Il patto di prova è funzionale ad entrambe le parti, pertanto non soggiace alla disciplina delle clausole vessatorie sulla doppia sottoscrizione, né a quella della specifica trattativa individuale di stampo consumeristico.

Le clausole vessatorie, come noto, operano invece a favore solo del predisponente, potendo porre a carico dell’aderente un coacervo di obblighi particolarmente onerosi rispetto alla normalità del sinallagma.

Il patto di prova impossibile, ad esempio, con apposizione di una condizione di superamento di una mansione abnorme ed avulsa da un criterio di id quod plerumque accidit sarebbe di per sé colpita da nullità, senza per questo dover ricorrere all’applicazione dell’art. 1341, co. 2, c.c..


8. ULTERIORI PROFILI OPERATIVI.

La durata del patto di prova è stabilita da ciascun Contratto Collettivo di categoria, ma l’art. 10, L. 15.07.1966, n. 604 impone, in modo imperativo ed inderogabile, che non possa superare il limite massimo di sei mesi.

Il computo del periodo di prova va riferito ad un periodo di lavoro effettivo, pertanto il suo decorso si sospende per l’incidenza di causa imprevedibili come infortuni, scioperi o malattia (cfr. Trib. Milano 12/01/2016; Cass. Civ. n. 19043/2015, in Dir. e Pratica Lav., 2016, 14, 905 ). Fuori dall’alveo della imprevedibilità anche la fruizione di ferie da parte del lavoratore sospende il decorso del periodo di prova giacché impedisce allo stesso di porre in essere la propria prestazione da valutare.

Il citato art. 10, L. 15.7.1996, n. 604, ha espressamente escluso dal proprio ambito di applicazione il licenziamento in periodo di prova. Ciò comporta che il datore di lavoro possa far cessare unilateralmente il contratto individuale non solo al termine del periodo di prova, ma anche in pendenza di questo.

Si tratta di un recesso ad nutum, pertanto incomberà sul lavoratore l’onere di provare il positivo superamento del periodo di prova.

Il recesso datoriale, però, non deve tradursi in mero arbitrio. Classica è l’ipotesi di recesso datoriale solo dopo qualche giorno dall’inizio del periodo di prova. L’illegittimità di una tale decisione datoriale potrebbe derivare dal fatto di non aver consentito al lavoratore di eseguire la prestazione sottoposta a valutazione per un tempo sufficiente con ciò violando gli obblighi di buona fede e correttezza in executivis.

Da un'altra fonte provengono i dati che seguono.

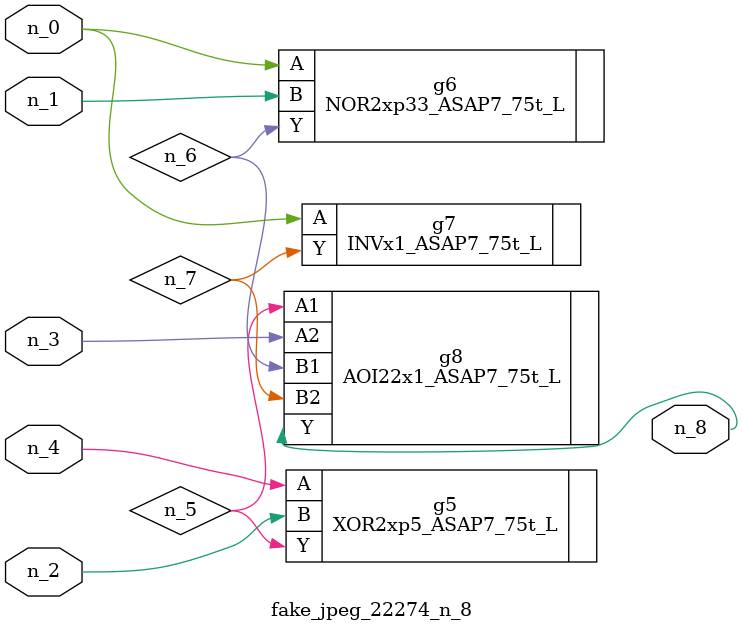
<source format=v>
module fake_jpeg_22274_n_8 (n_3, n_2, n_1, n_0, n_4, n_8);

input n_3;
input n_2;
input n_1;
input n_0;
input n_4;

output n_8;

wire n_6;
wire n_5;
wire n_7;

XOR2xp5_ASAP7_75t_L g5 ( 
.A(n_4),
.B(n_2),
.Y(n_5)
);

NOR2xp33_ASAP7_75t_L g6 ( 
.A(n_0),
.B(n_1),
.Y(n_6)
);

INVx1_ASAP7_75t_L g7 ( 
.A(n_0),
.Y(n_7)
);

AOI22x1_ASAP7_75t_L g8 ( 
.A1(n_5),
.A2(n_3),
.B1(n_6),
.B2(n_7),
.Y(n_8)
);


endmodule
</source>
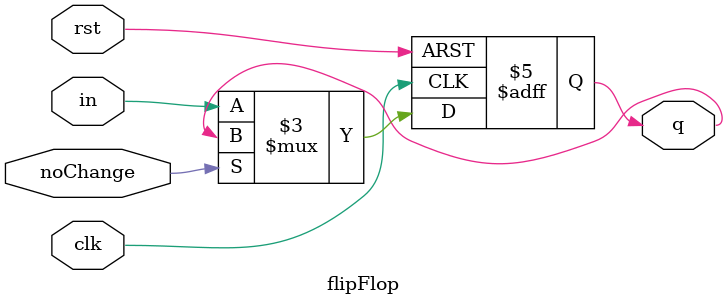
<source format=v>
module flipFlop(input clk, rst, in, noChange, output reg q );
  always@(negedge clk, posedge rst)begin 
    if(rst)
      q <= 1'b0;
    else begin
      if(noChange == 0)
        q <= in;
    end
  end
  
endmodule 

</source>
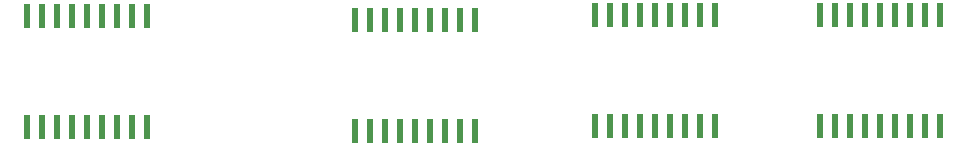
<source format=gbr>
G04 #@! TF.FileFunction,Paste,Bot*
%FSLAX46Y46*%
G04 Gerber Fmt 4.6, Leading zero omitted, Abs format (unit mm)*
G04 Created by KiCad (PCBNEW 4.0.3-stable) date 10/01/17 01:55:27*
%MOMM*%
%LPD*%
G01*
G04 APERTURE LIST*
%ADD10C,0.100000*%
%ADD11R,0.600000X2.000000*%
G04 APERTURE END LIST*
D10*
D11*
X199244268Y-53562284D03*
X197974268Y-53562284D03*
X196704268Y-53562284D03*
X195434268Y-53562284D03*
X194164268Y-53562284D03*
X192894268Y-53562284D03*
X191624268Y-53562284D03*
X190354268Y-53562284D03*
X189084268Y-53562284D03*
X189084268Y-44162284D03*
X190354268Y-44162284D03*
X191624268Y-44162284D03*
X192894268Y-44162284D03*
X194164268Y-44162284D03*
X195434268Y-44162284D03*
X196704268Y-44162284D03*
X197974268Y-44162284D03*
X199244268Y-44162284D03*
X180194268Y-53562284D03*
X178924268Y-53562284D03*
X177654268Y-53562284D03*
X176384268Y-53562284D03*
X175114268Y-53562284D03*
X173844268Y-53562284D03*
X172574268Y-53562284D03*
X171304268Y-53562284D03*
X170034268Y-53562284D03*
X170034268Y-44162284D03*
X171304268Y-44162284D03*
X172574268Y-44162284D03*
X173844268Y-44162284D03*
X175114268Y-44162284D03*
X176384268Y-44162284D03*
X177654268Y-44162284D03*
X178924268Y-44162284D03*
X180194268Y-44162284D03*
X159874268Y-53942284D03*
X158604268Y-53942284D03*
X157334268Y-53942284D03*
X156064268Y-53942284D03*
X154794268Y-53942284D03*
X153524268Y-53942284D03*
X152254268Y-53942284D03*
X150984268Y-53942284D03*
X149714268Y-53942284D03*
X149714268Y-44542284D03*
X150984268Y-44542284D03*
X152254268Y-44542284D03*
X153524268Y-44542284D03*
X154794268Y-44542284D03*
X156064268Y-44542284D03*
X157334268Y-44542284D03*
X158604268Y-44542284D03*
X159874268Y-44542284D03*
X132044168Y-53595000D03*
X130774168Y-53595000D03*
X129504168Y-53595000D03*
X128234168Y-53595000D03*
X126964168Y-53595000D03*
X125694168Y-53595000D03*
X124424168Y-53595000D03*
X123154168Y-53595000D03*
X121884168Y-53595000D03*
X121884168Y-44195000D03*
X123154168Y-44195000D03*
X124424168Y-44195000D03*
X125694168Y-44195000D03*
X126964168Y-44195000D03*
X128234168Y-44195000D03*
X129504168Y-44195000D03*
X130774168Y-44195000D03*
X132044168Y-44195000D03*
M02*

</source>
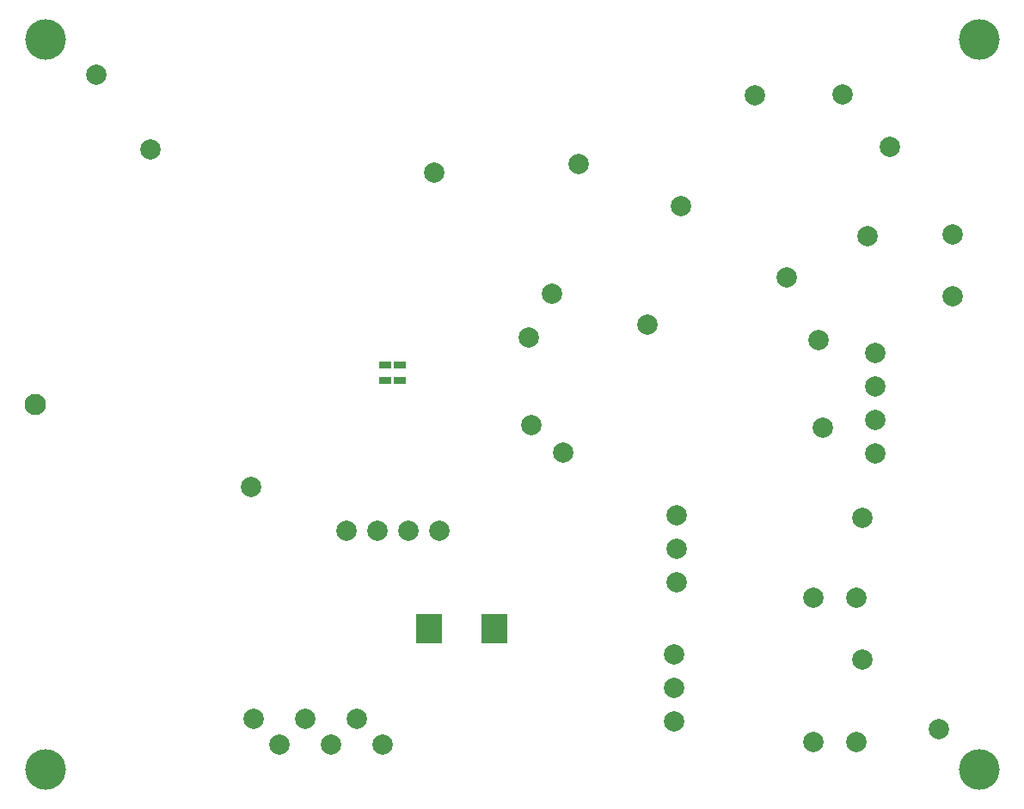
<source format=gbs>
G04 (created by PCBNEW (2013-07-07 BZR 4022)-stable) date Tue 03 Dec 2013 19:18:52 NZDT*
%MOIN*%
G04 Gerber Fmt 3.4, Leading zero omitted, Abs format*
%FSLAX34Y34*%
G01*
G70*
G90*
G04 APERTURE LIST*
%ADD10C,0.00590551*%
%ADD11C,0.0826772*%
%ADD12C,0.15748*%
%ADD13C,0.0787402*%
%ADD14R,0.045X0.025*%
%ADD15R,0.0984252X0.11811*%
G04 APERTURE END LIST*
G54D10*
G54D11*
X55511Y-69291D03*
G54D12*
X55905Y-55118D03*
G54D13*
X87350Y-76800D03*
X86811Y-57283D03*
X57874Y-56496D03*
X88650Y-59300D03*
X87800Y-62750D03*
X91100Y-62700D03*
X88100Y-71200D03*
X88100Y-69900D03*
X88100Y-68600D03*
X88100Y-67300D03*
X87600Y-73700D03*
X83423Y-57305D03*
X87350Y-82400D03*
X87600Y-79200D03*
X85900Y-66800D03*
X76600Y-59950D03*
X60000Y-59400D03*
X63900Y-72500D03*
X80550Y-61600D03*
X84650Y-64350D03*
X67600Y-74200D03*
X64000Y-81500D03*
X68800Y-74200D03*
X70000Y-74200D03*
X71200Y-74200D03*
X80300Y-80300D03*
X80300Y-81600D03*
X80300Y-79000D03*
X80400Y-74900D03*
X80400Y-76200D03*
X80400Y-73600D03*
X90551Y-81889D03*
X86050Y-70200D03*
X76000Y-71150D03*
X79250Y-66200D03*
X75550Y-65000D03*
X74650Y-66700D03*
X74750Y-70100D03*
X85700Y-76800D03*
X85700Y-82400D03*
X91100Y-65100D03*
X71000Y-60300D03*
X68000Y-81500D03*
X69000Y-82500D03*
X65000Y-82500D03*
X67000Y-82500D03*
X66000Y-81500D03*
G54D14*
X69100Y-68350D03*
X69100Y-67750D03*
X69650Y-68350D03*
X69650Y-67750D03*
G54D15*
X73329Y-78000D03*
X70770Y-78000D03*
G54D12*
X92125Y-55118D03*
X92125Y-83464D03*
X55905Y-83464D03*
M02*

</source>
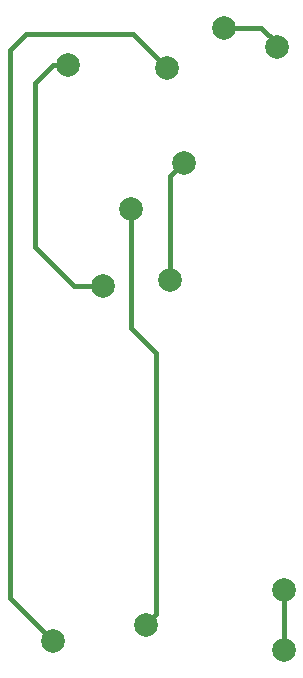
<source format=gbr>
%TF.GenerationSoftware,KiCad,Pcbnew,(7.0.0)*%
%TF.CreationDate,2023-03-18T07:41:40+03:00*%
%TF.ProjectId,StudioMic,53747564-696f-44d6-9963-2e6b69636164,1*%
%TF.SameCoordinates,Original*%
%TF.FileFunction,Copper,L2,Bot*%
%TF.FilePolarity,Positive*%
%FSLAX46Y46*%
G04 Gerber Fmt 4.6, Leading zero omitted, Abs format (unit mm)*
G04 Created by KiCad (PCBNEW (7.0.0)) date 2023-03-18 07:41:40*
%MOMM*%
%LPD*%
G01*
G04 APERTURE LIST*
%TA.AperFunction,ViaPad*%
%ADD10C,2.000000*%
%TD*%
%TA.AperFunction,Conductor*%
%ADD11C,0.400000*%
%TD*%
G04 APERTURE END LIST*
D10*
%TO.N,HT*%
X158242000Y-56388000D03*
X162687000Y-58039000D03*
%TO.N,Net-(C1-Pad2)*%
X150391500Y-71755000D03*
X151638000Y-106934000D03*
%TO.N,Net-(U1A--)*%
X143764000Y-108331000D03*
X153416000Y-59817000D03*
%TO.N,+12V*%
X154822500Y-67827500D03*
X163322000Y-109093000D03*
X153670000Y-77724000D03*
X163322000Y-104013000D03*
%TO.N,GNDREF*%
X147955000Y-78232000D03*
X145034000Y-59563000D03*
%TD*%
D11*
%TO.N,+12V*%
X153670000Y-68980000D02*
X154822500Y-67827500D01*
X153670000Y-77724000D02*
X153670000Y-68980000D01*
%TO.N,Net-(U1A--)*%
X140081000Y-104648000D02*
X143764000Y-108331000D01*
X140081000Y-58293000D02*
X140081000Y-104648000D01*
X150495000Y-56896000D02*
X141478000Y-56896000D01*
X153416000Y-59817000D02*
X150495000Y-56896000D01*
X141478000Y-56896000D02*
X140081000Y-58293000D01*
%TO.N,Net-(C1-Pad2)*%
X150391500Y-81811500D02*
X150391500Y-71755000D01*
X152518990Y-83938990D02*
X150391500Y-81811500D01*
X152518990Y-106053010D02*
X152518990Y-83938990D01*
X151638000Y-106934000D02*
X152518990Y-106053010D01*
%TO.N,+12V*%
X163322000Y-104013000D02*
X163322000Y-109093000D01*
%TO.N,GNDREF*%
X145542000Y-78232000D02*
X147955000Y-78232000D01*
X142240000Y-74930000D02*
X145542000Y-78232000D01*
X143764000Y-59563000D02*
X142240000Y-61087000D01*
X145034000Y-59563000D02*
X143764000Y-59563000D01*
X142240000Y-61087000D02*
X142240000Y-74930000D01*
%TO.N,HT*%
X162687000Y-57721500D02*
X162687000Y-58039000D01*
X161353500Y-56388000D02*
X162687000Y-57721500D01*
X158242000Y-56388000D02*
X161353500Y-56388000D01*
%TD*%
M02*

</source>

9. CONSIDERAZIONI CONCLUSIVE.

In tema di patto di prova, ai fini della valutazione dell'esito dell'esperimento, assumono rilevanza le mansioni espressamente individuate nel patto inserito nel contratto.

Anche il patto di prova, va confezionato tenendo a mente la sua causalità, che consiste nell’interesse di entrambe le parti a sperimentarne la convenienza del rapporto lavorativo.

Dunque non è suscettibile di valutazione il periodo in cui il lavoratore venga impiegato in mansioni del tutto marginali e comunque diverse o addirittura inespresse rispetto a quelle proprie del ruolo fatto oggetto della prova.

Non va dimenticato come il giudice adito, in caso di controversia, al fine di verificare l’efficacia causale della clausola pattizia effettuerà pur sempre una comparazione tra le mansioni espletate durante il periodo di lavoro e quelle oggetto dell’esperimento.

Sul piano pratico la manifestazione recessiva datoriale colpita da nullità non inficia l’intero assetto contrattuale che, espunta la clausola accessoria illegittima, resta in vita ai sensi dell'art. 1419 c.c..

A fronte del licenziamento del lavoratore per mancato superamento della prova, è applicabile la tutela prevista dall'art. 18 dello Statuto dei Lavoratori allorché le mansioni oggetto dell'esperimento della prova siano state significativamente diverse da quelle pattuite a quei fini.